▶ EXERCISE SET:
a – In the reflection on prayer and Margarita, how long can the writer pray before running out of thank-yous, praises, and petitions?
b – The reflection on prayer and Margarita has a sentence that ends "I can't sleep." List every item that follows "without her" or "without" in that sentence.
c – Continue the reflection on prayer and Margarita after its last sentence.

It’s funny how I’ve come to depend on Margarita for so many things. Not washing my clothes and creating meals from foods that are strange to her. But being able to lay in bed at night and talk to her about the real things in our lives. Today, not yesterday. Neither hers nor mine. Yesterdays are dead. Tomorrows are blind. It’s all about today. Without her here, without her off-key praise songs filling the house and patio, without the pitty-pat of her tortilla making, without her sergeant’s voice giving directions to one child or another, without her soft breathing for my lullaby, I can’t sleep.
I’ve prayed a lot this week. I don’t think I’m a good pray-er. I pray like I talk. No high-falutin’ words. “Father God, please bless so-and-so who is in great pain today because of such-and-such. Please, if it’s Your will, heal so-and-so who is suffering from dengue. Lord, open the heart of so-and-so who is so angry because of certain events.”
I can’t pray for more than twenty minutes without running out of thank-yous, I praise yous, and petitions for others. Or I start repeating myself. That’s partly why I don’t go to every nightly service at our church. Praying the same prayers becomes a ritual and I don’t do rituals.
I prayed for a bunch of my kids here in town last night. I had taken photos and videos of the CDI Christmas party (and learned how to make photos from video frames as well) and wanted to treat some of the kids I’m particularly close to and their families with copies. I put them in a folder and went to several houses to distribute them. With each youngster accepting this little gift a flood of memories drenched me in love. But there are the stories behind our relationship that made them special to me and me to them. So, when I finally sacked out last night I thanked God for these little children who came unto me and I was blessed with the opportunity to bless them. I asked God to keep them from harm, to give them wisdom and opportunity to have good lives, to make them know they are loved. I always ask for my own wisdom to grow so that I can find ways to help make those things happen for them.

Records from a data collection
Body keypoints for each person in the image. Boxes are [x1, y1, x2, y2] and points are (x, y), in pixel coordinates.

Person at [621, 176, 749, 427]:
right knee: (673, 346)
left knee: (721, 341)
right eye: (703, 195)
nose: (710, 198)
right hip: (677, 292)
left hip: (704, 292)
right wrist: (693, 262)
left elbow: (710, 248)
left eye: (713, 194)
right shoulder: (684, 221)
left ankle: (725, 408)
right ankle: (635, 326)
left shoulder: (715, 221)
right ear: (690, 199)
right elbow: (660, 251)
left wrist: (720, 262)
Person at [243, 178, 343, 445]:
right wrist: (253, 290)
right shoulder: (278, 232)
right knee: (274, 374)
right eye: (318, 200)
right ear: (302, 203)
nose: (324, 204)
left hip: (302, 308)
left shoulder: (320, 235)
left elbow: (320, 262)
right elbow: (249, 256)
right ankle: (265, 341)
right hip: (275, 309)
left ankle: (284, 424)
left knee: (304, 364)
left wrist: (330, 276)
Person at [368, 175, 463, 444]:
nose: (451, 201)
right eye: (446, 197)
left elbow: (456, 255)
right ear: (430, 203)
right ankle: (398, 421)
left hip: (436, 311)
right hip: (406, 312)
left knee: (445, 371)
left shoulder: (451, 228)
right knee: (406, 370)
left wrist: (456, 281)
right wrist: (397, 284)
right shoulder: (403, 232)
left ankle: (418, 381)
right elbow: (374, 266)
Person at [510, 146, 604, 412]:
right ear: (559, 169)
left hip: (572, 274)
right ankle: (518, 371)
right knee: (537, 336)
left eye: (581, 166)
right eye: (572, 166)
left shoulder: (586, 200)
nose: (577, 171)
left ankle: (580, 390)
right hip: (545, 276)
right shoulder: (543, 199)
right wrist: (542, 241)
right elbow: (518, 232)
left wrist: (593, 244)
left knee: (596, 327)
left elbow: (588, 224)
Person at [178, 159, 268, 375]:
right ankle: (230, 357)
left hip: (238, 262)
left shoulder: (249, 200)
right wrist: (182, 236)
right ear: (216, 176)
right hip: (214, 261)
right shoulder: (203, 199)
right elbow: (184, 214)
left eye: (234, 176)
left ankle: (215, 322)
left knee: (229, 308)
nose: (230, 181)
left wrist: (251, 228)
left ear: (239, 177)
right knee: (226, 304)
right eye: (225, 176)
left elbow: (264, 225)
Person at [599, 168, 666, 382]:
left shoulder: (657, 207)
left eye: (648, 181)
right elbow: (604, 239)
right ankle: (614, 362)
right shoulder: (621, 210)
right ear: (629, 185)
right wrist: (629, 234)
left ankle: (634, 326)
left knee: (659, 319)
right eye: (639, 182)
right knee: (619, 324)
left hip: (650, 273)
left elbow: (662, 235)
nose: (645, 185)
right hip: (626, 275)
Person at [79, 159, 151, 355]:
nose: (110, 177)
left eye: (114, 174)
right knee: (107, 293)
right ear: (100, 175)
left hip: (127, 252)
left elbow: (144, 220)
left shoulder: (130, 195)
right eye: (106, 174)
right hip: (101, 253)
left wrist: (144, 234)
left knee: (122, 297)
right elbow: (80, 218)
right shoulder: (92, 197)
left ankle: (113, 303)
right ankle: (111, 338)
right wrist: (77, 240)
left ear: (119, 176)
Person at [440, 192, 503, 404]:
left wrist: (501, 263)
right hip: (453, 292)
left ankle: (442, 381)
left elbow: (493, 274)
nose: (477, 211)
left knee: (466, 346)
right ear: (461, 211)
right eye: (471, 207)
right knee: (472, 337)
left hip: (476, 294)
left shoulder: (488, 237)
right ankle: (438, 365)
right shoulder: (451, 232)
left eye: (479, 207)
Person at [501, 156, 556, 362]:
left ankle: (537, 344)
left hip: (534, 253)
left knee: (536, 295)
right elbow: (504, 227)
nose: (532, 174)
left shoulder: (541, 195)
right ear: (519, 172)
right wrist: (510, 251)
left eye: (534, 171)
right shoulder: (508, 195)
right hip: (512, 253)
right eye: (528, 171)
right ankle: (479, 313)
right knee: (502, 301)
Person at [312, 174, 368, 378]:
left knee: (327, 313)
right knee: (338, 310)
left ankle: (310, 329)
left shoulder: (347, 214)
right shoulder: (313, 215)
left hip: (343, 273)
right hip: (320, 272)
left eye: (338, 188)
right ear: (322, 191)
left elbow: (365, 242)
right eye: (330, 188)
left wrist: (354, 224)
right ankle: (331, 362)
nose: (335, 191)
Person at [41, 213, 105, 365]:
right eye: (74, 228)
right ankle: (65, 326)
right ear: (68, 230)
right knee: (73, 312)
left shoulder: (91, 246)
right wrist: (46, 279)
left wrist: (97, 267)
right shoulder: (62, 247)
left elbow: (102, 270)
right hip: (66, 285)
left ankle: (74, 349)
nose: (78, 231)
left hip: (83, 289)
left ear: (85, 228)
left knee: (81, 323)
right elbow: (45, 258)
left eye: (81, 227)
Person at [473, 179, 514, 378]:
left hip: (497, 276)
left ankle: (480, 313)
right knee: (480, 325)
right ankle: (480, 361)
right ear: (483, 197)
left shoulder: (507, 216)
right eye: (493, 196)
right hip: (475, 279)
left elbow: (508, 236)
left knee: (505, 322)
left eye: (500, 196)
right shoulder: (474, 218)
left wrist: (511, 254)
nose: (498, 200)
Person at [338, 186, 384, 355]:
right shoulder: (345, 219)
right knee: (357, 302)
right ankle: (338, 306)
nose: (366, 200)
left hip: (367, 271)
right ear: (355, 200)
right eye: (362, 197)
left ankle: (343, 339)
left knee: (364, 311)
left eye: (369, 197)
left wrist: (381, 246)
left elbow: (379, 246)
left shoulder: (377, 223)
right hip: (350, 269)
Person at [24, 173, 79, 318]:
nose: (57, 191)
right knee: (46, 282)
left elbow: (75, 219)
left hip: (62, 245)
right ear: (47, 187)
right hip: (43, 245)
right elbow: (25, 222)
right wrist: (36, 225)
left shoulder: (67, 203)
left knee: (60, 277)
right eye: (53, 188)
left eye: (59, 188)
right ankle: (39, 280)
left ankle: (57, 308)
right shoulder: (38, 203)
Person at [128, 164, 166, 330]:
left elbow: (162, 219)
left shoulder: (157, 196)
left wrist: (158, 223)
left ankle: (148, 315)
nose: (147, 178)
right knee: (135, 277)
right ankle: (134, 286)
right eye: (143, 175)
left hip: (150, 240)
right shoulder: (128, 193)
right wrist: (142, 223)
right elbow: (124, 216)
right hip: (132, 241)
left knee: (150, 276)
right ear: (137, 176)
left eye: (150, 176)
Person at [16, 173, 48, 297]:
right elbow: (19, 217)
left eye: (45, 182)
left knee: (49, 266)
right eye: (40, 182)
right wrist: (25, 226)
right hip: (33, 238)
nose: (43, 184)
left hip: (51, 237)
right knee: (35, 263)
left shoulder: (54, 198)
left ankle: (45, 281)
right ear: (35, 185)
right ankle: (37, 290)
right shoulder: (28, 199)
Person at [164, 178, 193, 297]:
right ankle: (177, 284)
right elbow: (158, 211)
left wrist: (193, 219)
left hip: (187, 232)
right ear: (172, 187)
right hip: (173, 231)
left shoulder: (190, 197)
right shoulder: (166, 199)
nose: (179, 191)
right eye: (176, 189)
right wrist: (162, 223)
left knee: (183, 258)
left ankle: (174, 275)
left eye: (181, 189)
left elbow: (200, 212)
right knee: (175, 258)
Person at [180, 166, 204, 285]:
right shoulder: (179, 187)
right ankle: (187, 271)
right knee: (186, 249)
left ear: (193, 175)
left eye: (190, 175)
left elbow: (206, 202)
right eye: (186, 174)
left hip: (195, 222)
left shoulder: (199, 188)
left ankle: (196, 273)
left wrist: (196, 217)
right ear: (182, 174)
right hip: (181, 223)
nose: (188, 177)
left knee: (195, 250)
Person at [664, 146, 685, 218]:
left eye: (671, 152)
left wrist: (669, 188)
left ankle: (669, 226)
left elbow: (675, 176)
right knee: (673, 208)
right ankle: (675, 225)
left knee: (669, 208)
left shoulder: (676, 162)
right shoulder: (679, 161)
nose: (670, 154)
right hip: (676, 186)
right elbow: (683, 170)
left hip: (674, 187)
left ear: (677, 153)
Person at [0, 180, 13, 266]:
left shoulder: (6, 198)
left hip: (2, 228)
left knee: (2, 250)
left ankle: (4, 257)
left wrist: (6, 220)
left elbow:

▶ ANSWERS FOR THIS EXERCISE:
a – No more than twenty minutes.

b – Her being here; her off-key praise songs filling the house and patio; the pitty-pat of her tortilla making; her sergeant's voice giving directions to one child or another; her soft breathing for the writer's lullaby.

c –
I finished up my errands with Dilson, a first grader, “helping” me find a child’s house. He started out with a pocket full of firecrackers and a box of matches. He just stopped periodically and lit one. He’d toss it. It would pop or fizz and we’d laugh. His cousin Ingris is the mother of our niece Naomi. Naomi loves me and comes to me whenever she sees me. She’s two and talks well enough for me to understand her. When I finally had to go home, Dilson hugged me and Naomi kissed me.
So, for the record of last evening: Yanci hugged me, Karen really hugged me and we exchanged kisses on the cheek, Yesica held my hand through the window, Dilson hugged me and Naomi kissed me. I told God I was grateful for their love and I am.
These are things I’ll have to share with Margarita when I see her tomorrow. There are lots more things that we’ll share as God grants me years and the health to enjoy them with her. I think more about that than I think about anything I might be missing by not being in the U.S., still having my beautiful red Dodge pickup, and having the money to visit my kids or go to class reunions.
It is enough that I can still recall the mourning mother as a quiet little girl and teen-ager. It is enough that Duke and I can watch the local softball teams play and in my mind I can still run down that fly ball that the left-fielder couldn’t get to. It is enough to watch a Chet Atkins video and look at the photos of the two of us together. It is enough to smell a neighbor’s cooking fire and know that Margarita has a gas stove and a plancha to cook her meals and tortillas and she’ll never have to inhale smoke again. I think I’m ready for bed now. Good night.